Et ce sont surtout les Portugais qui s’implantent de manière pérenne et y font souche, quitte à se faire construire une belle maison dans leur pays, résidence secondaire ou lieu de retraite. Il y a eu, dans les années 1980, une messe portugaise le dimanche. Ils n’aimaient pas trop les messes françaises, trop progressistes à leur goût.

Et dans le bâtiment, les Portugais sont toujours là (chantier rue Saint-Nicolas, été 2021)
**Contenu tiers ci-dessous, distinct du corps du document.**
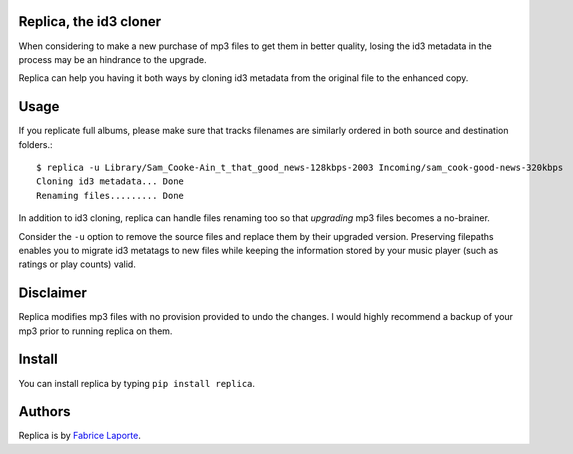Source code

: Replica, the id3 cloner 
------------------------

When considering to make a new purchase of mp3 files to get them in better quality, 
losing the id3 metadata in the process may be an hindrance to the upgrade.   

Replica can help you having it both ways by cloning id3 metadata from the original 
file to the enhanced copy. 

Usage
-----

If you replicate full albums, please make sure that tracks filenames are similarly ordered in both source and destination folders.:: 

  $ replica -u Library/Sam_Cooke-Ain_t_that_good_news-128kbps-2003 Incoming/sam_cook-good-news-320kbps
  Cloning id3 metadata... Done
  Renaming files......... Done

In addition to id3 cloning, replica can handle files renaming too so that *upgrading* mp3 files becomes a no-brainer. 
 
Consider the ``-u`` option to remove the source files and replace them by their upgraded version. Preserving filepaths enables you to migrate id3 metatags to new files while keeping the information stored by your music player (such as ratings or play counts) valid.

Disclaimer
----------

Replica modifies mp3 files with no provision provided to undo the changes. I would highly recommend a backup of your mp3 prior to running replica on them.

Install
-------

You can install replica by typing ``pip install replica``.  

Authors
-------

Replica is by `Fabrice Laporte`_.

.. _Fabrice Laporte: mailto:tunecrux@gmail.com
  • Leur importance a diminué, je crois, mais reste perceptible dans le bas Maisons avec trois établissements : la banque Caixa, le caré La Fontaine (avec une publicité typique pour la bière Sagres) et le restauant Alanes, rue Mugniez. On trouve encore nombre de patronymes portugais sur les boites aux lettres. Et un bar-restaurant tout en haut de l’avenue De Gaulle.



L’étranger est aussi très présent dans notre restauration. La Chine place Lannes et rue du Fossé, et l'Emmanon appartient maintenant à des Chinois. Le Japon est présent rue du Fossé et sur un fort rayon de sushis à l’entrée de Casino. L’Inde en haut de l’avenue de Saint-Germain. Et bien sûr l’Italie avec nombre de pizzas, le Cucina sur Longueil et le Santa Monica en haut de l’avenue de Saint-Germain. Et, tout récemment une forte enseigne « Istanbul » dominant la gare.

Un certain nombre de magasins portent des noms étrangers, par example Barber’s Shop ou The Base, avenue de Gaulle.
En période scolaire, l’Ermitage fait sentir sa forte présence internationale, que ce soit autour de ses établissements (le principal, avenue Eglé) ou, à l’heure du déjeuner, sur les pelouses de l’avenue ou les bancs proches de Casino.



Et nous avons aussi, place, de la Libération, un "épicier arabe". L'ami Ahmed Agnaou m'a confirmé que l'appellation ne le dérange pas.

La plupart des étrangers qui travaillent chez nous n’y habitent pas. Ils viennent notamment par le train. C’est surtout vrai dans le bâtiment. Il suffit de passe à proximité des chantiers pour entendre des langues qui ne sont pas « de chez nous ». C’est encore plus vrai pour les assistantes de vie, souvent subsahariennes.




Les étrangers, ce sont aussi les touristes, qui viennent au camping Sandaya, à l’hôtel, dans les Quality Suites place Lannes, dans des gîtes comme les Petites-Ecuries ou un peu partout par Airbnb. Ils sont désormais importants pour l'économie de la ville. La plaquette d'accueil de l'Office du tourisme est d'ailleurs partiellement.